The catalog row shows up to 12 courses. If your association publishes more than 12 active courses, older or lower-priority ones may not appear in this row; the full catalog exists behind the scenes even if only a subset displays here.

Empty state: "Courses will appear here as the association publishes its CEC catalog."

Note

This row only ever shows active courses. Retiring a course from the catalog removes it from this row (and from the "active courses" count in the hero panel) without deleting its history: credits members already earned from a retired course remain counted in their cycle totals.

How the numbers are produced

CEC & Education is a rollup: it is built from your association's own roster, your own published course catalog, and the credit records logged against your own members. Nothing on this page draws on data from any other association, franchise, or enterprise network on Verinode. There is no cross-network comparison here (that is what Benchmarks is for, on unrelated metrics); this page is entirely internal to your membership.

Because HQ only ever sees network-level aggregates and roster-level compliance status, not the underlying private business records of any single member company, CEC & Education respects the same privacy boundary as every other HQ surface. Member businesses' own operational and financial data stays theirs; HQ sees where each of them stands on continuing education, and nothing more from this page.
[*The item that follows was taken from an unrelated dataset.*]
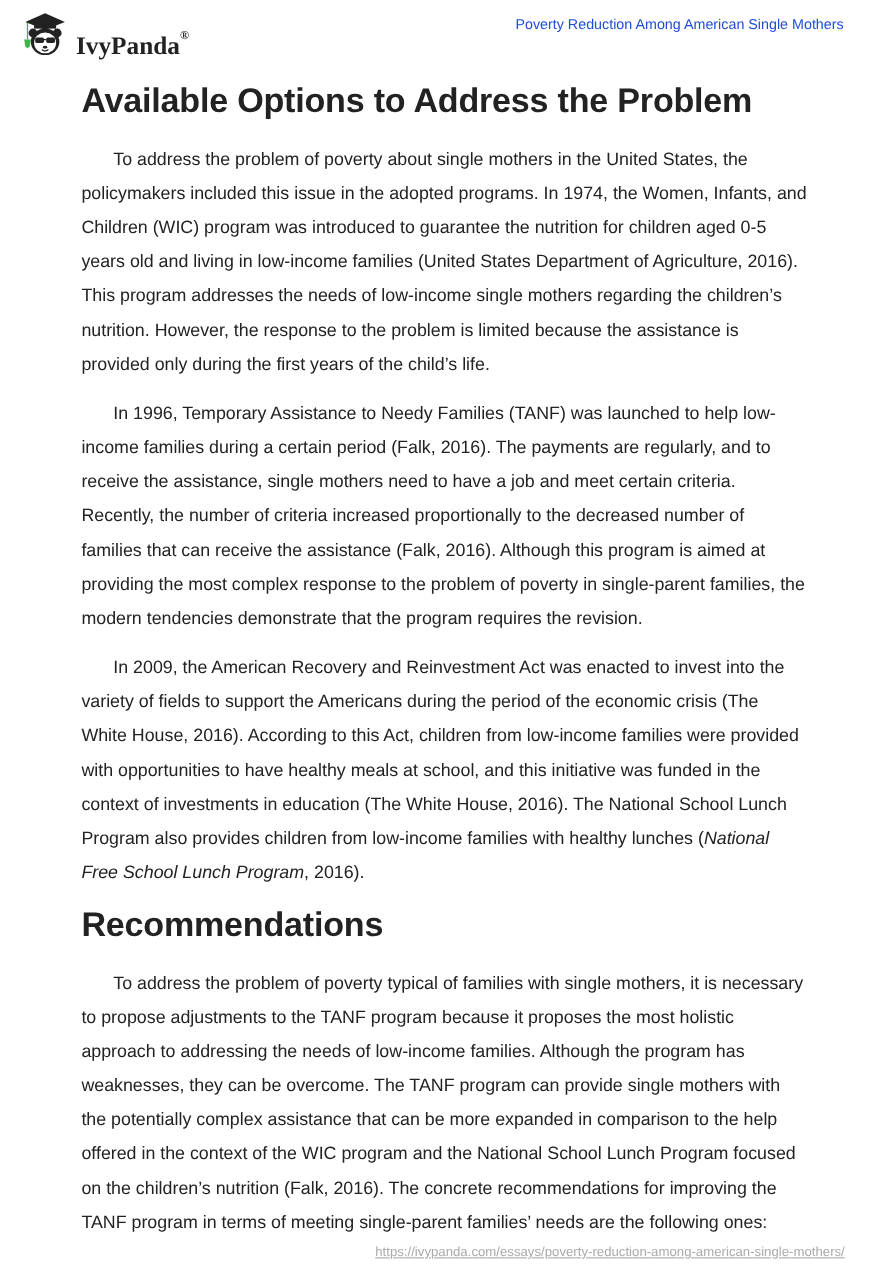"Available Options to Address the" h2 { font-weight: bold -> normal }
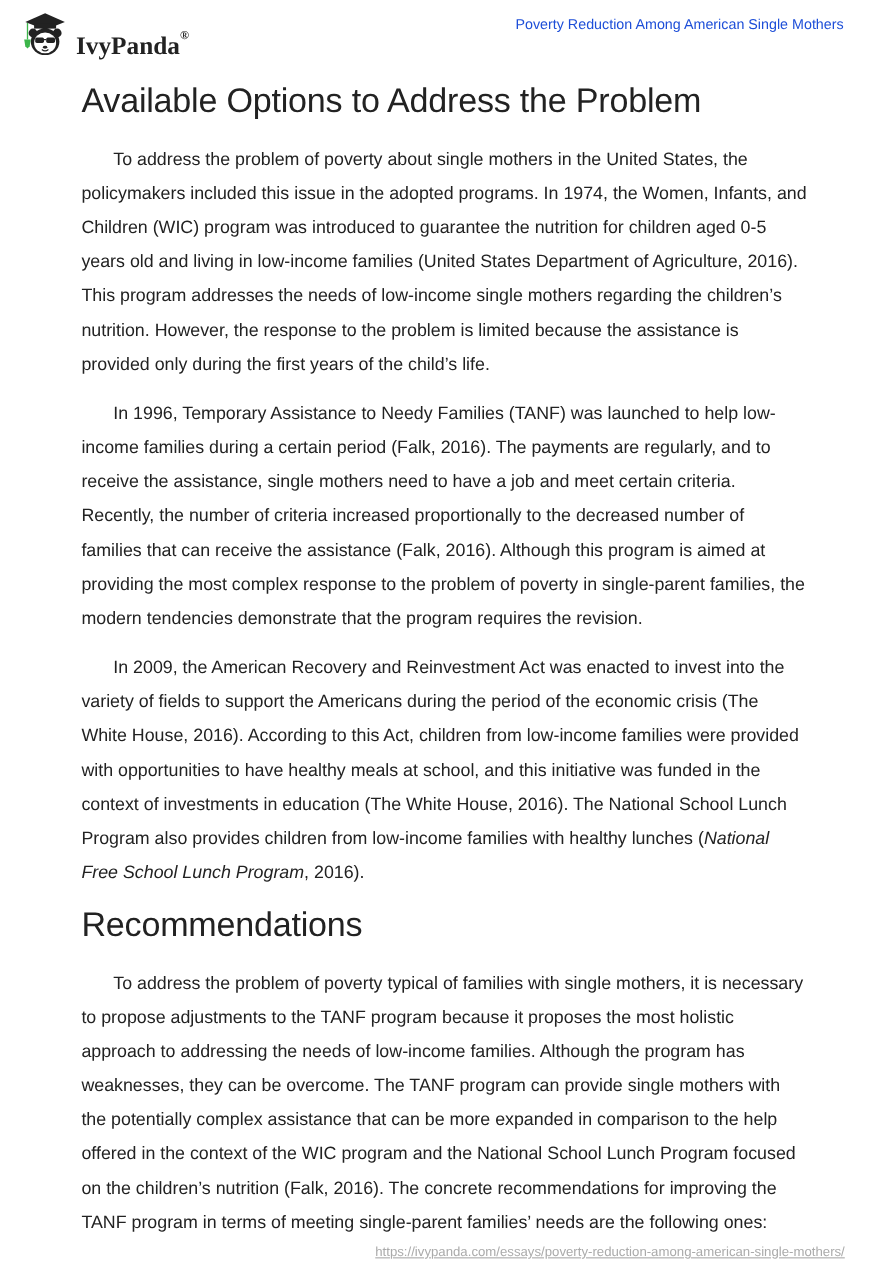"To address the problem of" p { line-height: 31px -> 21px }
Using this page day to day

  1. 1Check the hero panel first. The overall tone (Expand, Maintain, or Analyse) tells you in one glance whether the network as a whole is on track for the cycle.
  2. 2Scan Members Behind on CEC. Because it is pre-sorted by urgency, the top few tiles are your best candidates for a reminder, a nudge at the next regional call, or a targeted email.
  3. 3Check Course Catalog if a member asks "what can I still take this cycle?" It is the same list they see, so you can point them at exactly what is available and how many credits each option is worth.
  4. 4Come back after your association's next event, webinar, or training window to watch "Members earning" and "Behind on CEC" move as new credits get logged.

Heads up

This page is a read-only rollup. Publishing new courses, marking a course inactive, and adjusting the cycle target are managed elsewhere in your association's course administration, not on this view. If you don't see a course you expect, or a member's credit total looks wrong, check that the course is marked active and that the credit was logged against the correct member and the correct cycle year.

Data sources

  1. 1.CEC cycle and credit-target mechanics as implemented in the HQ Education rollup. Verinode product documentation.